Enough about fucktards. What else is news?
Wait, i no longer care, there’s a fucktard on the telly – if you have National Geographic Channel, check out Dangerous Encounters. No other naturalist gets as scared as Dr. Brady Barr, herpetologist, and the man who made “Get it off me!” a catchphrase.
He’s running around dragging a something on rope, making a Komodo dragon chase him, he’s already run off screaming once. Classic Barrisms include “out of my way!” as he runs screaming from whatever is biting him this week, and “Get it off me!”
In nearly every episode he gets bitten or strangled by something – it’s like nature’s revenge on the Steve Irwin Wannabe’s now infesting every nature program.

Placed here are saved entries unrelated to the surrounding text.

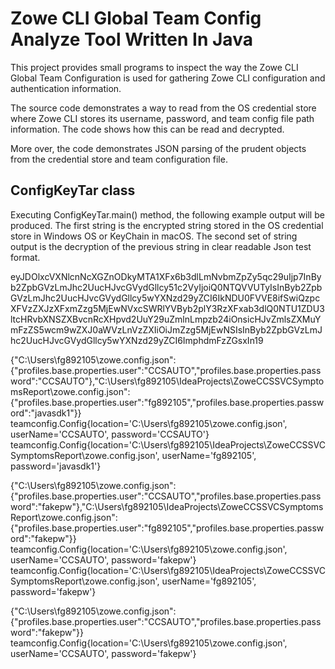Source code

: # Zowe CLI Global Team Config Analyze Tool Written In Java
  
This project provides small programs to inspect the way the Zowe CLI Global Team Configuration is used for gathering Zowe CLI configuration and authentication information.  
  
The source code demonstrates a way to read from the OS credential store where Zowe CLI stores its username, password, and team config file path information. The code shows how this can be read and decrypted.  
  
More over, the code demonstrates JSON parsing of the prudent objects from the credential store and team configuration file.  
  
## ConfigKeyTar class

Executing ConfigKeyTar.main() method, the following example output will be produced. The first string is the encrypted string stored in the OS credential store in Windows OS or KeyChain in macOS. The second set of string output is the decryption of the previous string in clear readable Json test format.  

eyJDOlxcVXNlcnNcXGZnODkyMTA1XFx6b3dlLmNvbmZpZy5qc29uIjp7InByb2ZpbGVzLmJhc2UucHJvcGVydGllcy51c2VyIjoiQ0NTQVVUTyIsInByb2ZpbGVzLmJhc2UucHJvcGVydGllcy5wYXNzd29yZCI6IkNDU0FVVE8ifSwiQzpcXFVzZXJzXFxmZzg5MjEwNVxcSWRlYVByb2plY3RzXFxab3dlQ0NTU1ZDU3ltcHRvbXNSZXBvcnRcXHpvd2UuY29uZmlnLmpzb24iOnsicHJvZmlsZXMuYmFzZS5wcm9wZXJ0aWVzLnVzZXIiOiJmZzg5MjEwNSIsInByb2ZpbGVzLmJhc2UucHJvcGVydGllcy5wYXNzd29yZCI6ImphdmFzZGsxIn19
  
{"C:\\Users\\fg892105\\zowe.config.json":{"profiles.base.properties.user":"CCSAUTO","profiles.base.properties.password":"CCSAUTO"},"C:\\Users\\fg892105\\IdeaProjects\\ZoweCCSSVCSymptomsReport\\zowe.config.json":{"profiles.base.properties.user":"fg892105","profiles.base.properties.password":"javasdk1"}}
teamconfig.Config{location='C:\Users\fg892105\zowe.config.json', userName='CCSAUTO', password='CCSAUTO'}
teamconfig.Config{location='C:\Users\fg892105\IdeaProjects\ZoweCCSSVCSymptomsReport\zowe.config.json', userName='fg892105', password='javasdk1'}
  
{"C:\\Users\\fg892105\\zowe.config.json":{"profiles.base.properties.user":"CCSAUTO","profiles.base.properties.password":"fakepw"},"C:\\Users\\fg892105\\IdeaProjects\\ZoweCCSSVCSymptomsReport\\zowe.config.json":{"profiles.base.properties.user":"fg892105","profiles.base.properties.password":"fakepw"}}
teamconfig.Config{location='C:\Users\fg892105\zowe.config.json', userName='CCSAUTO', password='fakepw'}
teamconfig.Config{location='C:\Users\fg892105\IdeaProjects\ZoweCCSSVCSymptomsReport\zowe.config.json', userName='fg892105', password='fakepw'}
  
{"C:\\Users\\fg892105\\zowe.config.json":{"profiles.base.properties.user":"CCSAUTO","profiles.base.properties.password":"fakepw"}}
teamconfig.Config{location='C:\Users\fg892105\zowe.config.json', userName='CCSAUTO', password='fakepw'}  
  
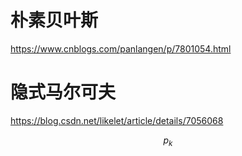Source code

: <script type="text/javascript" async src="https://cdn.mathjax.org/mathjax/latest/MathJax.js?config=TeX-MML-AM_CHTML"> </script>

# 朴素贝叶斯
https://www.cnblogs.com/panlangen/p/7801054.html

# 隐式马尔可夫
https://blog.csdn.net/likelet/article/details/7056068

$$
  p_k
$$

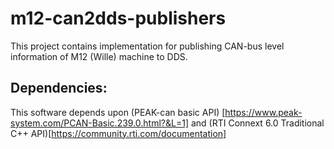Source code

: # m12-can2dds-publishers
This project contains implementation for publishing CAN-bus level information of M12 (Wille) machine to DDS.

## Dependencies:
This software depends upon (PEAK-can basic API) 
[https://www.peak-system.com/PCAN-Basic.239.0.html?&L=1]
and (RTI Connext 6.0 Traditional C++ API)[https://community.rti.com/documentation]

Dr Barr also gets stuck in the mud whilst surrounded by hippos, while wearing a hippo costume. Yep, it’s the sort of thing one watches when people are annoying you. You cheer as he gets bitten by snakes, and hope a croc rips his leg off.
As Mr Whatsit just said, Dr Barr squeals like a girl. HAHAHAHAHAHA! He just got Komodo Dragon spit in his mouth! OMG this guy is perfect.
He is moi fucktard-of-the-moment.
I have to go, this episode he’s doing giant salamanders!